- [EXERCISE BRIEF] Copy out every line in the entries below that includes "mouse".

:: RECORDED INFORMATION ::

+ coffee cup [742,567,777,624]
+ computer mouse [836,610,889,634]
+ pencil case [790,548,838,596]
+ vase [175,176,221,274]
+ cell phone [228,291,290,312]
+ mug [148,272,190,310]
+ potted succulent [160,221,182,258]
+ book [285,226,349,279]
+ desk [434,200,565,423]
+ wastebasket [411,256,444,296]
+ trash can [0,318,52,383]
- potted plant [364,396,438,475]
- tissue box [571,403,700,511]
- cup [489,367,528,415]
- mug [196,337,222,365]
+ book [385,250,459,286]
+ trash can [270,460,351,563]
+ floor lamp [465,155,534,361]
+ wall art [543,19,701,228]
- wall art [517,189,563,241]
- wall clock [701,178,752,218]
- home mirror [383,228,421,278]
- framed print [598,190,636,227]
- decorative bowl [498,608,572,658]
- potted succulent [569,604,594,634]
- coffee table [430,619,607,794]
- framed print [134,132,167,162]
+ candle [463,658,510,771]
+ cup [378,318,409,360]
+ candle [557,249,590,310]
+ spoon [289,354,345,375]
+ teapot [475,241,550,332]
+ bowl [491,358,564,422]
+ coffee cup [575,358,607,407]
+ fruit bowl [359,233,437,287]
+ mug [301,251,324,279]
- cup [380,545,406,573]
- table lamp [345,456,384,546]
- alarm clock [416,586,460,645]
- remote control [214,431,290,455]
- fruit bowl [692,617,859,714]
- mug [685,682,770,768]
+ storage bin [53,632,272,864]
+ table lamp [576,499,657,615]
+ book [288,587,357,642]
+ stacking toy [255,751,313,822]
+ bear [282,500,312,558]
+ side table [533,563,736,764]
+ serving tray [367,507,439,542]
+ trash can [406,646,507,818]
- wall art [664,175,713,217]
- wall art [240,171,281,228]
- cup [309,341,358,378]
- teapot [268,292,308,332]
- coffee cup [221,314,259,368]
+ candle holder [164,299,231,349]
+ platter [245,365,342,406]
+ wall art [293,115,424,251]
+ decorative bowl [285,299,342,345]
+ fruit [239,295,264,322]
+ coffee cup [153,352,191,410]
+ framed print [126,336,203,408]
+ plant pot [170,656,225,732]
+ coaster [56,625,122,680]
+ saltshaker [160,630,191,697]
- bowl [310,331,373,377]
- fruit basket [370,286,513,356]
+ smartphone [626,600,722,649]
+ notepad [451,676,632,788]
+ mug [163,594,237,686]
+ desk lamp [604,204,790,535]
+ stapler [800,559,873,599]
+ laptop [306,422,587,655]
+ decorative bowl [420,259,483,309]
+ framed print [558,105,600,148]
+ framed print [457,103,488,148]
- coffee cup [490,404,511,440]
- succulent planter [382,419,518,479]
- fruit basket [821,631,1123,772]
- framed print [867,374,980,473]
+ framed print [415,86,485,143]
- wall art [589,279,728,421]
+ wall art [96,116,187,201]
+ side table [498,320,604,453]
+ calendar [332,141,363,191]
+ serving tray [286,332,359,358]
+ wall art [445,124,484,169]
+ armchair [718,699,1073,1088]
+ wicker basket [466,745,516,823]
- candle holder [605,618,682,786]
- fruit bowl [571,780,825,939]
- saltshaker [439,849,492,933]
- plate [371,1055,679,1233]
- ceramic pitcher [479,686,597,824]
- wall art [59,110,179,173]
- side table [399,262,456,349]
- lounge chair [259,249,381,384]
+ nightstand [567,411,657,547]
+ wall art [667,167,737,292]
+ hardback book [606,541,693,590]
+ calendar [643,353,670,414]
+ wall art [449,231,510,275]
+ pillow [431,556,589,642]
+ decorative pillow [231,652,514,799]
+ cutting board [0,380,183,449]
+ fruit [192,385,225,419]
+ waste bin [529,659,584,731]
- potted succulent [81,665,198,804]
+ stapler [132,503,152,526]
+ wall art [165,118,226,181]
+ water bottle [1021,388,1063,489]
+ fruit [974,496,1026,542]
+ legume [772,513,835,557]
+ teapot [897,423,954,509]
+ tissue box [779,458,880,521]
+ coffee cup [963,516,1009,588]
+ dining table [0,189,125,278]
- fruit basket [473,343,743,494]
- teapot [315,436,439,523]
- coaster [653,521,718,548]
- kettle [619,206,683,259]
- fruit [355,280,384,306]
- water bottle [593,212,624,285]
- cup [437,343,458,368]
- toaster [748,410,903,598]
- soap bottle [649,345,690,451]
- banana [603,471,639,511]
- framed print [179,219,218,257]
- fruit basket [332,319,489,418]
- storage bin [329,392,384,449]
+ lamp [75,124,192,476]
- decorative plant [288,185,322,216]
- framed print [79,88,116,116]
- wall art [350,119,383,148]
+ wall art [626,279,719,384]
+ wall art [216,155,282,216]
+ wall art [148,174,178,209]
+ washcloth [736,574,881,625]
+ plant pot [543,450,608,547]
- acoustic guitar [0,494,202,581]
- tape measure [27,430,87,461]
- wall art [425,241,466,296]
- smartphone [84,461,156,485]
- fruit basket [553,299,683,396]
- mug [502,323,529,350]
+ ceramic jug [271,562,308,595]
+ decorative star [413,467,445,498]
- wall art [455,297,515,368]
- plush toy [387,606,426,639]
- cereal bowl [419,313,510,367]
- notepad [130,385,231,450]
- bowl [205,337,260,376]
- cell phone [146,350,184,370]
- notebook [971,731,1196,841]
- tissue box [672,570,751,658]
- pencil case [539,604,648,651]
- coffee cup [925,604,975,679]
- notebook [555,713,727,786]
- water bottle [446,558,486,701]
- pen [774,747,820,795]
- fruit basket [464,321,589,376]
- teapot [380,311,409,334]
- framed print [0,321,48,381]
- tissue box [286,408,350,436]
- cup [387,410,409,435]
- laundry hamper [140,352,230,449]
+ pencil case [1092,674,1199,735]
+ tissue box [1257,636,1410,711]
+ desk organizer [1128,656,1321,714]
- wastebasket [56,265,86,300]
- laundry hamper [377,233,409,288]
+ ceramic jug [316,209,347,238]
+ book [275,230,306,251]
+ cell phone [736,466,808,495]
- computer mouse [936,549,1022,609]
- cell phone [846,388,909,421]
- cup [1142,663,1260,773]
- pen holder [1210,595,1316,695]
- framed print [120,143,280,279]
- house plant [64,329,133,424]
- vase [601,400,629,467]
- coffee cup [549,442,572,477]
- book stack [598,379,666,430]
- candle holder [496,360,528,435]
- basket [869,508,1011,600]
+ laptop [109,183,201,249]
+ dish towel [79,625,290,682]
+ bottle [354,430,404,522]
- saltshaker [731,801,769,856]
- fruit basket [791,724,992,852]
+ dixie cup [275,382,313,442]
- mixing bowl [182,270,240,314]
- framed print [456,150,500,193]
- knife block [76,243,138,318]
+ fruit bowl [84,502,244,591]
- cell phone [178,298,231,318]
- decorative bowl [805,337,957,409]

:::

- [EXPECTED ANSWER]
+ computer mouse [836,610,889,634]
- computer mouse [936,549,1022,609]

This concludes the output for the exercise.